» Instructions to follow
Pictures stay out; everything else in the records gets transcribed exactly.

» The data
--------------------------------------------------
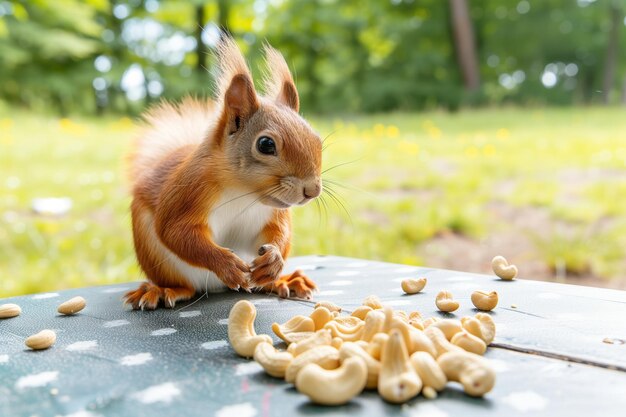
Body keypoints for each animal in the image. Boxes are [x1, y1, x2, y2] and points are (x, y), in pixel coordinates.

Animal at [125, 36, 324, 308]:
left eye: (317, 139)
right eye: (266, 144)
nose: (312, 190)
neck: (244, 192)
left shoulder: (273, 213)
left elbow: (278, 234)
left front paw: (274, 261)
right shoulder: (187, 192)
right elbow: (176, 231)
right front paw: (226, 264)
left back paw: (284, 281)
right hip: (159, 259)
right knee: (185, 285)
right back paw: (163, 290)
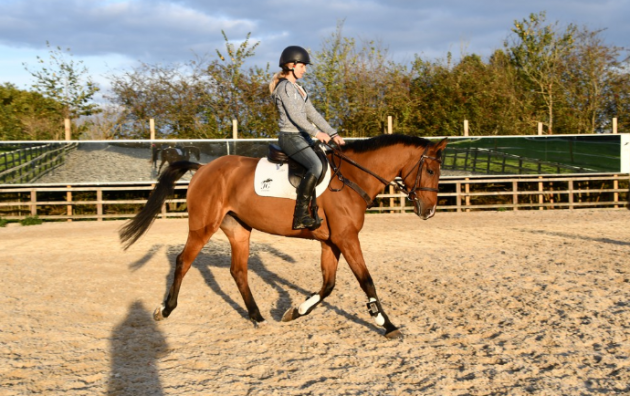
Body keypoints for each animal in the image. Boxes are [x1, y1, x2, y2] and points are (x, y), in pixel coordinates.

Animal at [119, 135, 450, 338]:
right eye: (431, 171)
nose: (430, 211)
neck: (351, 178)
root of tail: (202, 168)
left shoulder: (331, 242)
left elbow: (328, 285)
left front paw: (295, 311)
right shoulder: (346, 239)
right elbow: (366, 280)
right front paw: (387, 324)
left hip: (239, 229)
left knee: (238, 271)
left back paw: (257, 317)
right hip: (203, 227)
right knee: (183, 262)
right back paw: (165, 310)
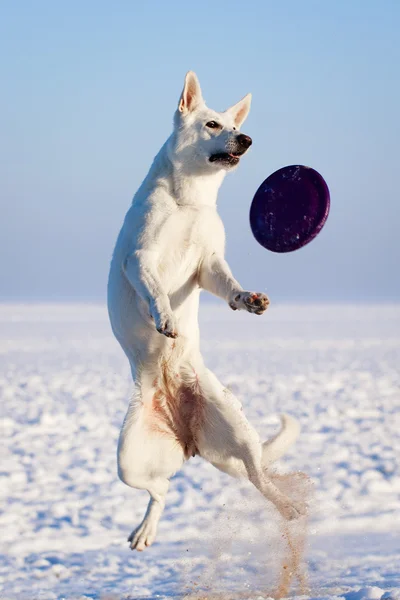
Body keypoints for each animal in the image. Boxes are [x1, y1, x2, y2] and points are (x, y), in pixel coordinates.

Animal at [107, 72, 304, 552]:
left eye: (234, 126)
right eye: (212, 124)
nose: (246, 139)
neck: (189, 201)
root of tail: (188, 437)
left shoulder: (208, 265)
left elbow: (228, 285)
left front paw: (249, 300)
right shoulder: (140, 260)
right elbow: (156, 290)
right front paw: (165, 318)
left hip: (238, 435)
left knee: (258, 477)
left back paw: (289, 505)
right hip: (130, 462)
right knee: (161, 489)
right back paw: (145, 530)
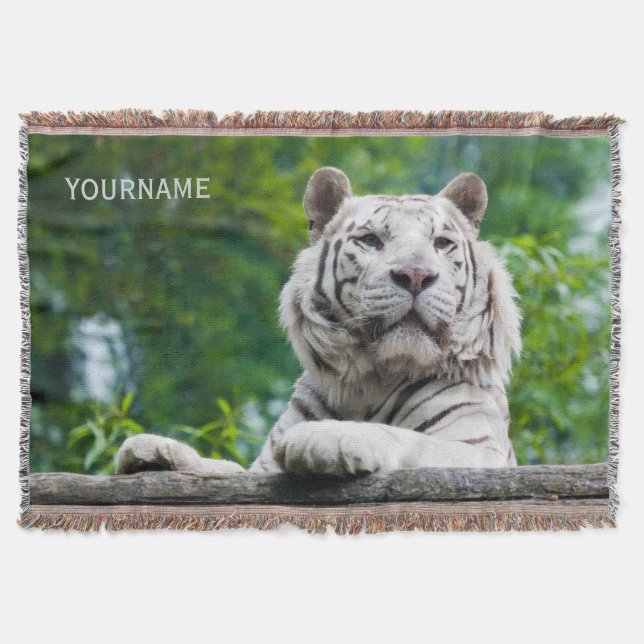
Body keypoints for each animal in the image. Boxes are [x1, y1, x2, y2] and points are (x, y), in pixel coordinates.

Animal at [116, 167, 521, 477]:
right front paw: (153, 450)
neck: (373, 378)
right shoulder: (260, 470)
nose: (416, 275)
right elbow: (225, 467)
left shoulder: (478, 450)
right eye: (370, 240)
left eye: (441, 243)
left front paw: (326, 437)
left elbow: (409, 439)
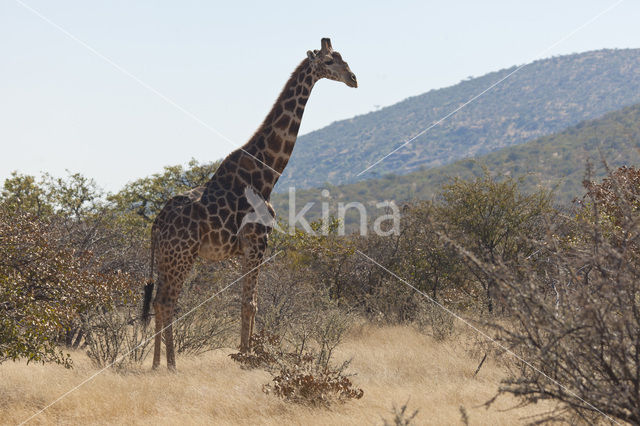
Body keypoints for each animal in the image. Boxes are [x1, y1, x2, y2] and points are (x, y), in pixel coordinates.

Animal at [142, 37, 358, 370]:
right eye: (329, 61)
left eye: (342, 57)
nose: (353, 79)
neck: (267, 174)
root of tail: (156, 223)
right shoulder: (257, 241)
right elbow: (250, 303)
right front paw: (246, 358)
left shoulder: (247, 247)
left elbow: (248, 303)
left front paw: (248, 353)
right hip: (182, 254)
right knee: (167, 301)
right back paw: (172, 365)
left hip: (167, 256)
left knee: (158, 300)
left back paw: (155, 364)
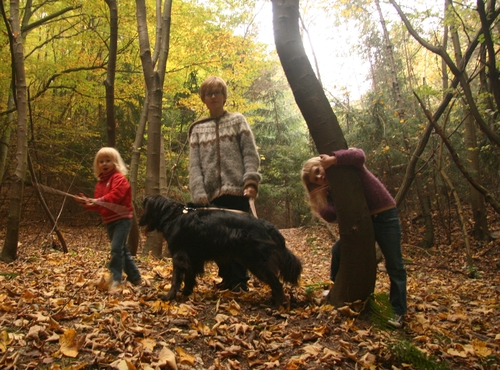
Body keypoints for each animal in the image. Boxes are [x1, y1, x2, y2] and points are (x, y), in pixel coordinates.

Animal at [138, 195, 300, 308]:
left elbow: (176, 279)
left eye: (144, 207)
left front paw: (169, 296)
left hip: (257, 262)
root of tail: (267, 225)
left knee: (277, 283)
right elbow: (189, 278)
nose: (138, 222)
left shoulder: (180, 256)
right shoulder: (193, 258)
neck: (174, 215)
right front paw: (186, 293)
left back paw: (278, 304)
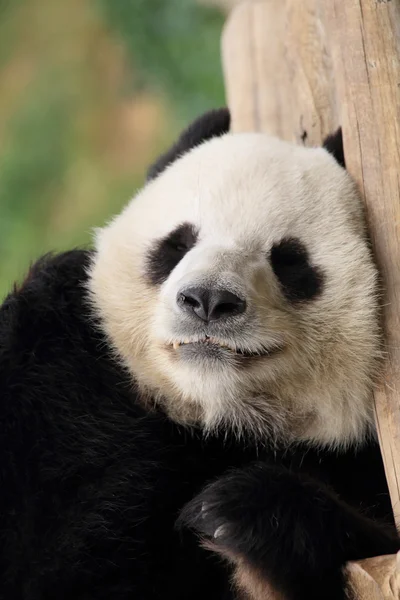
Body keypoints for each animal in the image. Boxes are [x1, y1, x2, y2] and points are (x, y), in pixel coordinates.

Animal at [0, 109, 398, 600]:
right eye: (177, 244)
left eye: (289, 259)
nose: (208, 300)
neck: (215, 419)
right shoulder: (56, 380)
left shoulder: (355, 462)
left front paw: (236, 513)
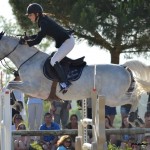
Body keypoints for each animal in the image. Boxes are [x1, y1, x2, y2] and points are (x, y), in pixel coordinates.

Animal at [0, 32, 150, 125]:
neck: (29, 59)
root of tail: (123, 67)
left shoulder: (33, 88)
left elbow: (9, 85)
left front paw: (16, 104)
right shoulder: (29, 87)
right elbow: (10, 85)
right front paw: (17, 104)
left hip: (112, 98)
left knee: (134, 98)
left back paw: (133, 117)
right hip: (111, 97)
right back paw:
--------------------------------------------------
» Written solution
Body keypoints for each animal in the image. Boxes are [x1, y1, x2, y2] and points are (x, y), in pixel coordinates.

Animal at [125, 36, 324, 308]:
left eye: (317, 139)
right eye: (266, 144)
nose: (312, 190)
neck: (244, 192)
left shoulder: (273, 213)
left elbow: (278, 234)
left front paw: (274, 261)
right shoulder: (187, 192)
right elbow: (176, 231)
right front paw: (226, 264)
left back paw: (284, 281)
right hip: (159, 259)
right knee: (185, 285)
right back paw: (163, 290)
Body keypoints for each animal in the image. Boxes are [x1, y1, x2, y2] and points are (x, y), in pixel coordinates.

Animal at [119, 135, 450, 338]:
right eye: (431, 171)
nose: (430, 211)
neck: (351, 178)
root of tail: (202, 168)
left shoulder: (331, 242)
left elbow: (328, 285)
left front paw: (295, 311)
right shoulder: (346, 239)
right elbow: (366, 280)
right front paw: (387, 324)
left hip: (239, 229)
left knee: (238, 271)
left back paw: (257, 317)
right hip: (203, 227)
right knee: (183, 262)
right back paw: (165, 310)
Body keypoints for each animal in the image. Boxes are [x1, y1, x2, y2] and points are (x, y), in pixel coordinates.

Animal at [107, 72, 304, 552]:
left eye: (234, 126)
right eye: (212, 124)
nose: (246, 139)
neck: (189, 201)
root of tail: (188, 437)
left shoulder: (208, 265)
left elbow: (228, 285)
left front paw: (249, 300)
right shoulder: (140, 260)
right elbow: (156, 290)
right front paw: (165, 318)
left hip: (238, 435)
left knee: (258, 477)
left back paw: (289, 505)
right hip: (130, 462)
right knee: (161, 489)
right back paw: (145, 530)
Body keypoints for each animal in the image. Boxes are [x1, y1, x2, y2] and points are (x, y), in pixel coordinates.

Animal at [116, 167, 521, 477]:
right front paw: (153, 450)
neck: (373, 378)
right shoulder: (260, 470)
nose: (416, 275)
right elbow: (225, 467)
left shoulder: (478, 450)
right eye: (370, 240)
left eye: (441, 243)
left front paw: (326, 437)
left elbow: (409, 439)
Body keypoints for each animal in the image. Boxes are [x1, y1, x2, y2] and points are (x, y), in pixel coordinates.

Animal at [142, 37, 358, 370]:
right eye: (329, 61)
left eye: (342, 57)
nose: (353, 79)
neck: (267, 174)
root of tail: (156, 223)
right shoulder: (257, 241)
right elbow: (250, 303)
right front paw: (246, 358)
left shoulder: (247, 247)
left elbow: (248, 303)
left front paw: (248, 353)
right hip: (182, 254)
right knee: (167, 301)
right back paw: (172, 365)
left hip: (167, 256)
left knee: (158, 300)
left back paw: (155, 364)
Body keypoints for each animal in the image. Boxes are [x1, y1, x2, y2] and points are (x, y), in pixel coordinates.

Animal at [138, 195, 300, 308]:
left elbow: (176, 279)
left eye: (144, 207)
left front paw: (169, 296)
left hip: (257, 262)
root of tail: (267, 225)
left knee: (277, 283)
right elbow: (189, 278)
nose: (138, 222)
left shoulder: (180, 256)
right shoulder: (193, 258)
neck: (174, 215)
right front paw: (186, 293)
left back paw: (278, 304)
Body keypoints for each animal in the image. Boxes are [x1, y1, x2, y2] and points are (x, y), in pixel coordinates.

Animal at [0, 109, 398, 600]:
right eye: (177, 244)
left eye: (289, 259)
nose: (208, 300)
neck: (215, 419)
right shoulder: (56, 380)
left shoulder: (355, 462)
left front paw: (236, 513)
Body keypoints for each animal in the image. Boxes are [x1, y1, x2, y2] and points are (x, y), in pixel coordinates.

Animal at [0, 32, 150, 125]:
neck: (29, 59)
root of tail: (123, 67)
left shoulder: (33, 88)
left elbow: (9, 85)
left front paw: (16, 104)
right shoulder: (29, 87)
right elbow: (10, 85)
right front paw: (17, 104)
left hip: (112, 98)
left knee: (134, 98)
left back paw: (133, 117)
right hip: (111, 97)
right back paw:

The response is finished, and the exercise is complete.